President Obama’s Metadata Problem

August 7th, 2012

When the word started circulating that I was born in Toronto, Canada and merely a dual Canadian/US citizen it dashed my hopes of being elected president of the United States. But the furor was nothing compared to what President Obama has been subjected to in proving his birth in Honolulu, Hawaii in 1961 (Gosh. He’s 5 years younger than I am.)

The “birthers” as they’re called, have been obsessing for years convinced that the papers proving the president’s U.S. birth are somehow faked. What makes the story of particular interest to publishing is that the problem is being called out as a metadata issue.

Metadata for books is a complex subject that I’ve been covering in a number of blog posts, for example a recent look at SEO and metadata.

Metadata for one-page documents is far more common and far less complex the metadata for books. Anyone who uses software like Microsoft Word and Adobe Acrobat (or other PDF creation tools) creates metadata every time they save a document. Most people don’t even know they author metadata. But it’s there. Let’s look at some.

On April 17, 2012 the Office of National Drug Control Policy issued a two-page press release (Word file) called “Fact Sheet: U.S. Drug Policy.” The press release is a Word “.doc” format file. It doesn’t say so in the text of the press release, but it was authored by Rafael Lemaitre who works in the Executive Office of the President (EOP). He started writing the press release on April 12 and revised it twice, the last time in a four-minute session. It’s all right there in the document metadata.

A web search confirms that Mr. Lemaitre is the Communications Director in the Office of the National Drug Control Policy (ONDCP) which is part of the EOP (although he may wish to revise his LinkedIn bio).

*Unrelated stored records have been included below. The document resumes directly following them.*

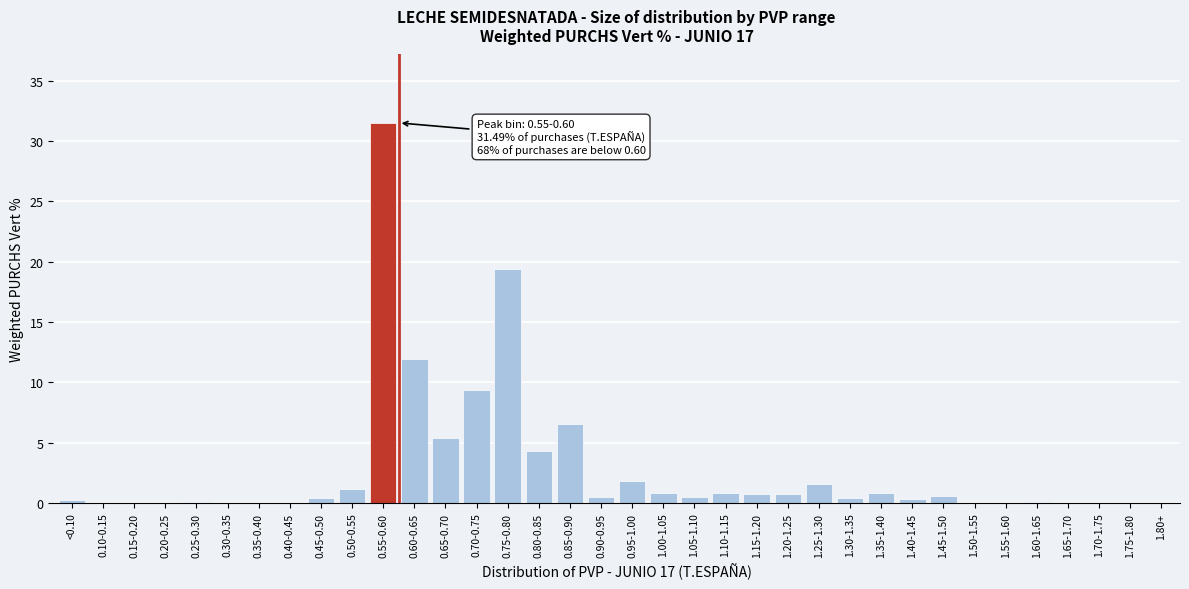

What is the sum of all values?

99.8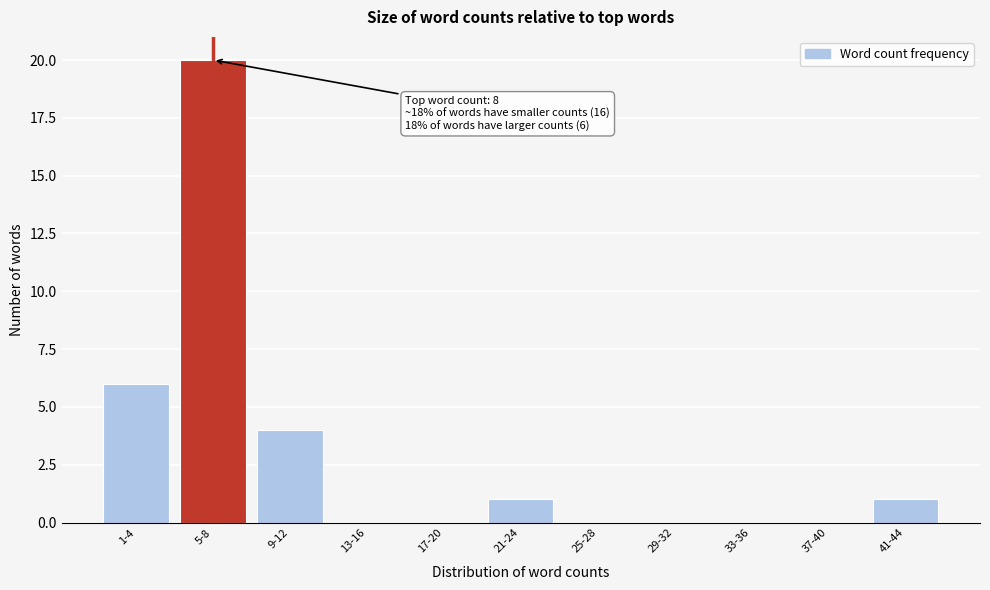

Reading left to right, extract all data points from this chart.

1-4=6	5-8=20	9-12=4	13-16=0	17-20=0	21-24=1	25-28=0	29-32=0	33-36=0	37-40=0	41-44=1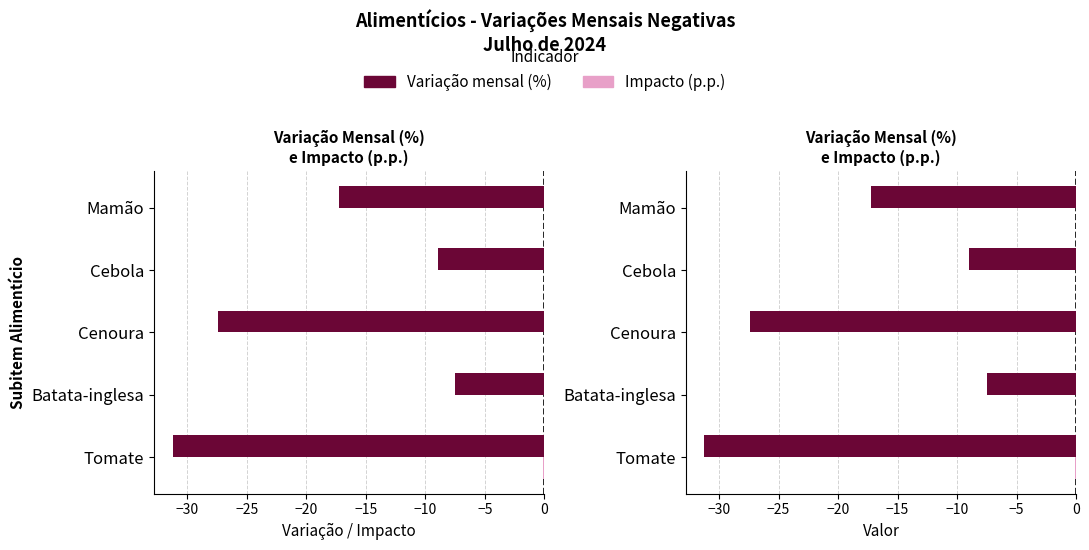

Rank the series at Batata-inglesa from lowest to highest value.

Variação mensal (%), Impacto (p.p.)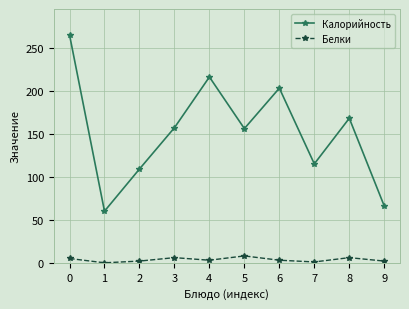

At which category does Калорийность reach its first local peak?

4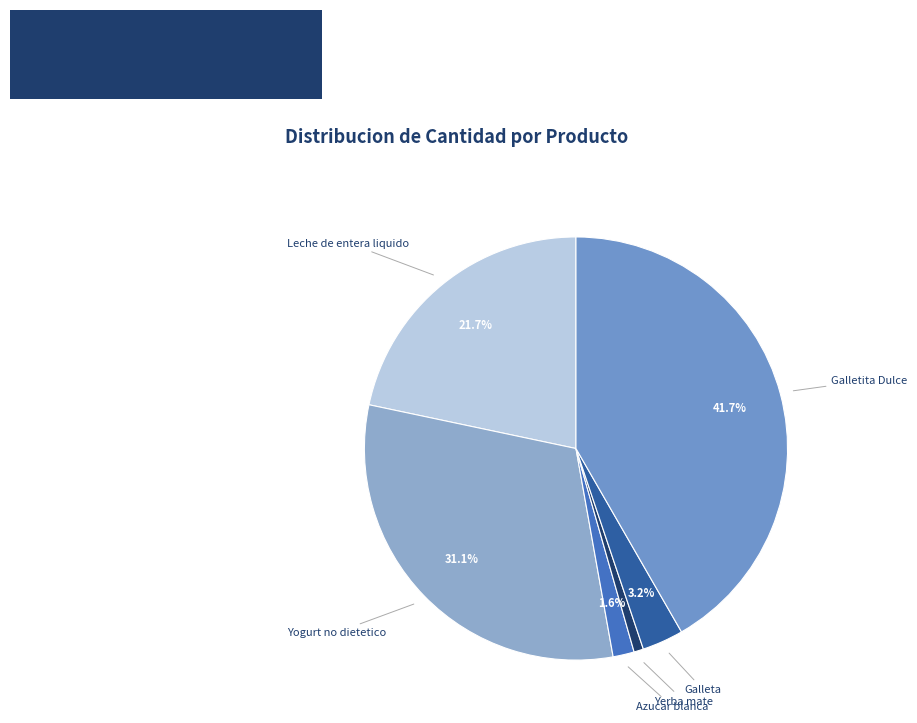

Between Galletita Dulce and Leche de entera liquido, which is larger?

Galletita Dulce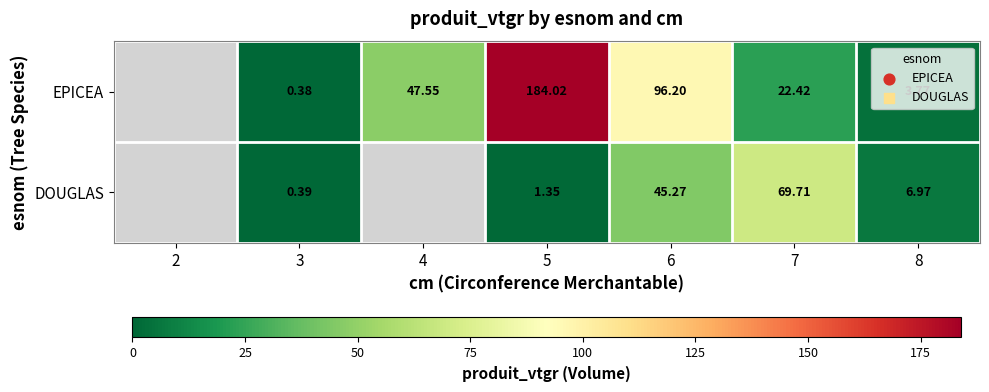

Rank the series at 8 from highest to lowest value.

DOUGLAS, EPICEA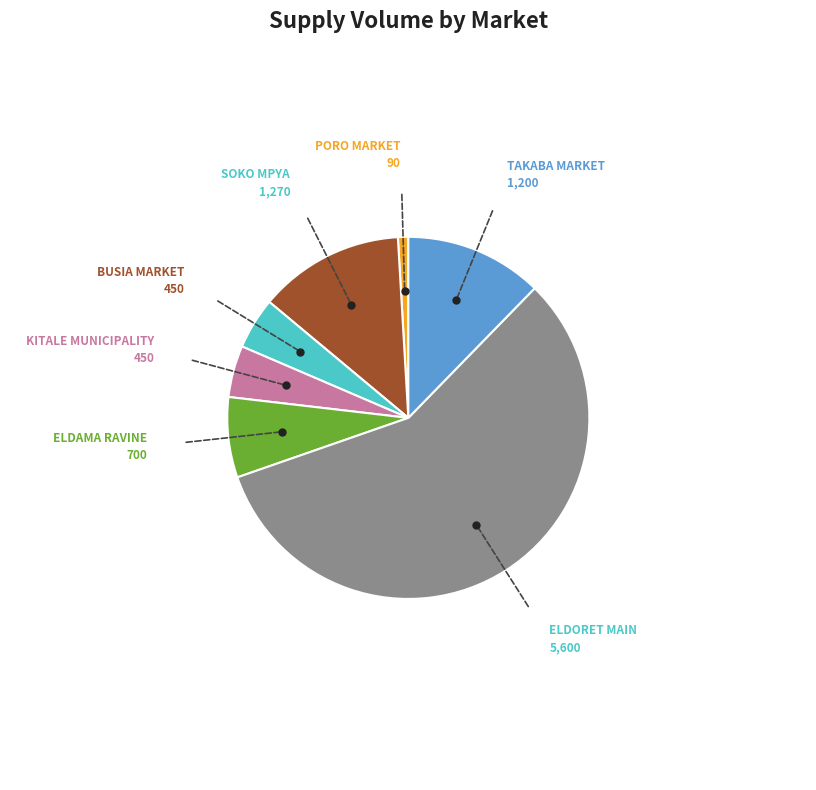

Count the number of slices in the pie.

7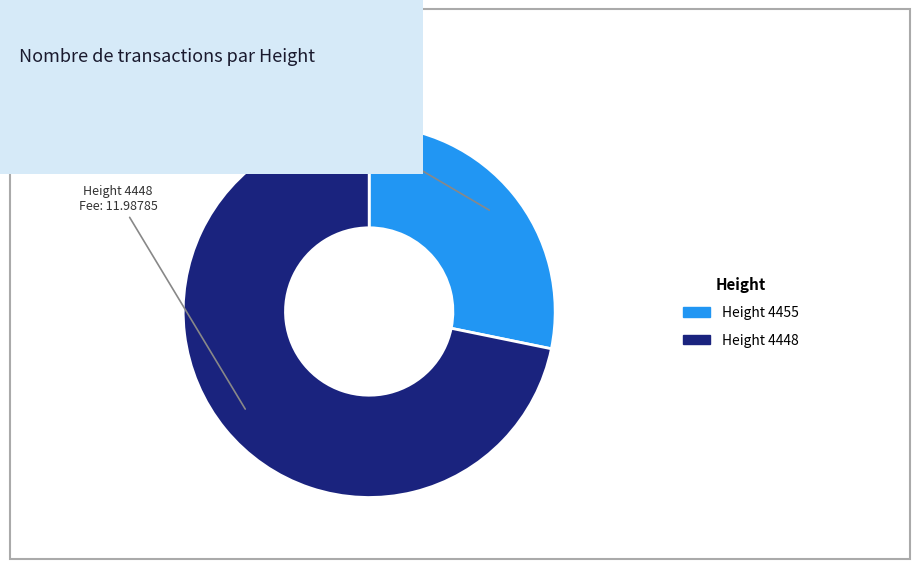

Which category has the biggest portion of the pie?

4448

President Obama’s birth certificate can also be downloaded (as a PDF file) from the Whitehouse web site. A quick glance at the metadata in the file shows there’s not much there, just an indication that the file was created on a Macintosh computer directly from the operating system, without additional software.

As the editors of the National Review point out in their second attempt to debunk the birther claims, “one of the features of a really good conspiracy theory is that very lack of evidence for the theory is taken to be yet more proof of the conspiracy.” The National Review describes itself as “America’s most widely read and influential magazine and website for Republican/conservative news, commentary and opinion,” so you might expect them to be almost eager to go along with the birthers’ claims if they found merit in them.

The person most responsible for keeping the birther beat buzzing is 80-year-old Maricopa County (Arizona) Sheriff Joe Arpaio, whom Rolling Stone last week called “America’s meanest and most corrupt politician.” The Sheriff has decided it’s somehow his responsibility to keep chasing the wild goose a sent a “posse” off to Honolulu to insult Hawaii’s state record keepers.

This was followed by the release of a new report from graphic artist Mara Zebest, one of six co-authors of the 2001 tome Inside Adobe Photoshop 6. She explains that she examined “the metadata and object code of Obama’s long-form birth certificate PDF file and explains how this information corroborates the claim that Obama’s PDF file never originated as a paper document, but rather was born in cyberspace or was — to put it another way — digitally manufactured (italics hers).” On page 7 on the report she explains, correctly, that just because “Preview is the only program displayed in the metadata does not mean Preview was the only program used in the creation process.” She goes on to state that “resaving a file (to PDF) from within Preview will remove any prior metadata evidence.”

I get stuck on the word “remove.” Preview doesn’t deliberately remove metadata from scans or illustrations. It just bother reading it. If you cared about metadata you’d use a fancier tool than a Mac’s built-in Preview function. And if you wanted to fool with the metadata in a PDF file, there’s ways to do that as well.

PDF metadata can be verbose. Indeed the infamous 2006 pink underwear press release (PDF) from Sheriff Joe’s office provides lots of detail on the document author and the software used to create the file.

But as with Ms. Zebest’s report, verbosity is no substitute for meaning. The metadata in Word files and in PDF documents can enable functionality for users intent on mining its strengths. But as with book metadata, the information that slips casually or inadvertently into a file offers modest benefits. Just try to spell your name right — that’s worth five bonus points at a clan rally.